Well, if the Israeli government didn’t prohibit all international journalists from going into the Gaza strip to independently verify what the situation there actually is, we might get information and statistics which are less intrinsically questionable.
But as they refuse to do so, we just have to rely on such information as we can gather by such means as are available. The solution is in the Netanyahu government’s own hands.
So if you can’t get accurate information you’re going to rely on inaccurate information: genius!
I share your distrust of Hamas, but I can only rely on such information as becomes available.
And the filming provided by Palestinian journalists in Gaza makes the statistics promoted look at least plausible.
Mark in 2003: “Please don’t listen to Saddam Hussein’s propaganda machine. Iraq absolutely has WMDs”

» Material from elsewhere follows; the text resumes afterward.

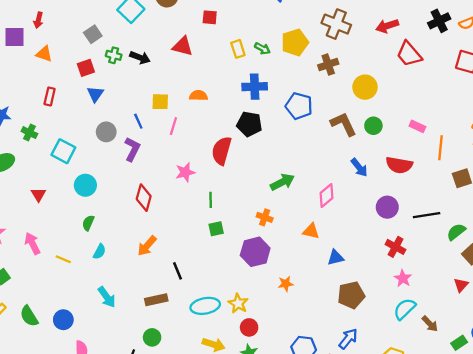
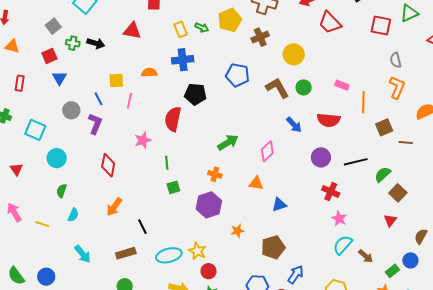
blue cross: (255, 87) -> (183, 60), moved
brown pentagon: (351, 295) -> (273, 247), moved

Become educated and not brainwashed by reading https://www.aljazeera.com/
Try punctuating your sentence. It’ll remove the glaring ambiguity.
Even though those figures appear to be backed up by civil rights workers, associated press journalists on the ground, all the main news outlets and the body bag count?
What is Keir Starmer doing to bring the death toll back down? Sounds like he’s as useless as the Tories in achieving this.
The UK is no longer a player of any real significance in the middle east – especially for the current Israeli government.
In terms of countries that sell the most weapons to Israel, it’s first the USA, then Germany, then us
Yes, that’s what I’ve understood too. Though, from what I gather, the UK doesn’t provide any weaponry for the IDF which is paid for by the public purse here, as is at least sometimes the case with weapons for Ukraine.
Rather the Israeli government orders what it wants from UK arms manufacturers and the British government invariably grants the necessary licence for the sale to take place,
Suspending those licences until agreement is reached for a long term ceasefire might be worthwhile. That should set off a lot of screaming and shouting from the arms manufacturers.